Our everyday life is characterised by various objects and materials. We use them and integrate them into our daily routine as a matter of course. The exhibition ‘Material’ follows the traces of this materiality.
Manfred Erjautz, for example, expands his concept of sculpture by creating his works with the help of the children's toy Lego. The archetype of his Lego work is a handgun - a paradox: toys versus violence. His thoughts continue: what can be done with a weapon? A robbery? What is captured? Lego? In this consideration of the weapon and, subsequently, of salvation, the transition to the cross was a minor one. The exhibition shows a weapon as well as crosses and cranes.
Jakob Gasteiger repeatedly works with different materials alongside and with his ‘traditional’ panel paintings. As the basic idea of the exhibition is based on the everyday nature of the material, Gasteiger is showing two aluminium sculptures at galerie bechter kastowsky. Large quantities of molten aluminium are poured into a container filled with water using a forklift truck. The result? Uncontrollable - unpredictable. Spiky aluminium shapes that evoke the most diverse associations.

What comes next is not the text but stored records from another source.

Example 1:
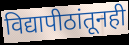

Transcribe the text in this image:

विद्यापीठांतूनही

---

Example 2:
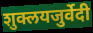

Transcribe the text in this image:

शुक्लयजुर्वेदी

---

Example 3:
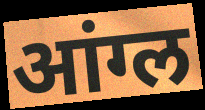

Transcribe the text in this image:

आंग्ल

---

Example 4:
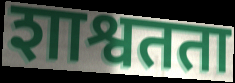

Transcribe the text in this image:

शाश्वतता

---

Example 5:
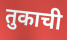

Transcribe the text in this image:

तुकाची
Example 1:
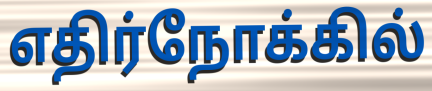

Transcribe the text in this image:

எதிர்நோக்கில்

An object made of chipboard appears in the centre of the room. Not flat against the wall, but protruding from it. Irritating - like so much of Roman Pfeffer's art. Measuring tapes that are suddenly cut up and put together like a mathematical formula. Cooker tops that extend to all six sides in a cube system or the previously discussed pressboard panels, which are nothing more than panels.

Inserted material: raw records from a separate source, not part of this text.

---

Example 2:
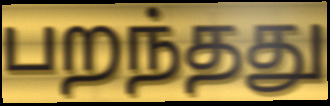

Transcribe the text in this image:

பறந்தது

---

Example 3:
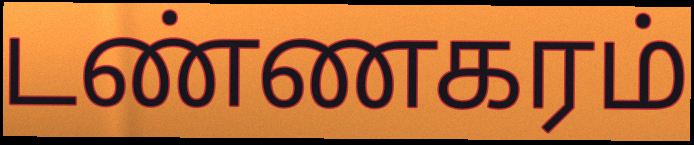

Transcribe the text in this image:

டண்ணகரம்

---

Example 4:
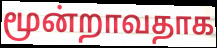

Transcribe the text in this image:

மூன்றாவதாக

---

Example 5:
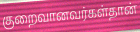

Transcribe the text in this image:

குறைவானவர்கள்தான்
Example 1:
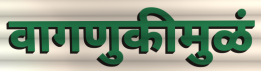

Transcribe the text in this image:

वागणुकीमुळं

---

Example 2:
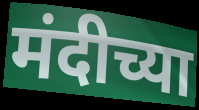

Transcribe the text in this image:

मंदीच्या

Wendelin Pressl also works with wood and cardboard, building his skyscrapers fragile - or bombed? - towards the sky. Structures that are irritating, because are they fragments or signs of destruction? The - unfinished - puzzle ‘The Tower of Babel’ picks up on this idea. Man strives for the perfect tower, the all-encompassing structure, and yet at some point it collapses. His frame sculpture also picks up on the act of destruction - and manages to transform it into a harmonious whole.
Animal skins! Anneliese Schrenk works with this material. Pieces of leather, some untreated and treated with fire, acid or even water, develop into their own ‘pictorial worlds’. Anneliese Schrenk's works certainly represent the most painterly position among the six artists and yet they are so far removed from the classic concept of painting. Her objects are also interesting, in which she moulds the leather skin into sometimes bizarre shapes reminiscent of coats or even baroque ornaments.
When is the best time to dry laundry? Don't we also like to hang wet clothes over the radiator? Philipp Schweiger's clothes horse follows this principle: a structure made of heating pipes whose valves give the impression of clothes pegs. In addition to the clothes horse, the pallets are also on display. No, not made of wood, but of corrugated cardboard - pointless, because these pallets cannot withstand any weight.